Sobald sich die Frage nach Sinn stellt, gibt es im wesentlichen drei Wege, mit ihr umzugehen: Sie weltanschaulich-konstruktiv zu verschleiern; sie zu ignorieren oder sie begriffspulverisierend bis zur Dissoziation zuzulassen. Doris Wirth in Findet mich entschließt sich wie eine Elfriede Jelinek in Lust oder eine Marlene Streeruwitz in Partygirl für letzteres. Im Stoffkreis Familie/Generationen, mit einer Plotdynamik in Sachen Prekäre Kindheitserfahrungen und Aussteiger sucht die Ich-Erzählerin Florence in Findet mich nicht mehr den Sinn in den Ereignissen in ihrer Familie, im Verhalten ihres Vaters Erwin, ihrer Mutter Maria und dem ihres Bruders Lukas, nein, sie setzt auf rhapsodisches, rhythmisches Abhandeln des im Kern Unverständlichen:

Erwin stellt sich [auf ihrer Vernissage] mit einem Glas Weißwein neben Florence, legt den Arm um sie und schaut sie aufgekratzt an. »Das ist genial hier!«, sagt er mit lauter Stimme.
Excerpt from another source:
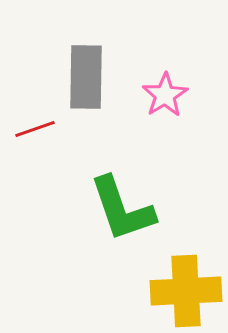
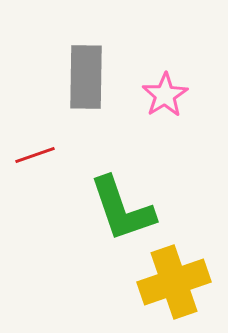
red line: moved 26 px down
yellow cross: moved 12 px left, 9 px up; rotated 16 degrees counterclockwise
Dann hält er ihr einen Vortrag über seine Ideen, ausgelöst durch die Bilder, Florence lächelt schmal.
Als sie daheim ist, klappt sie ihren Laptop auf und tippt ein paar Wörter in die Suchmaske. Dann schickt sie Maria eine Mail mit zwei Links.
»Ich mache mir Sorgen um Papa«, schreibt sie dazu.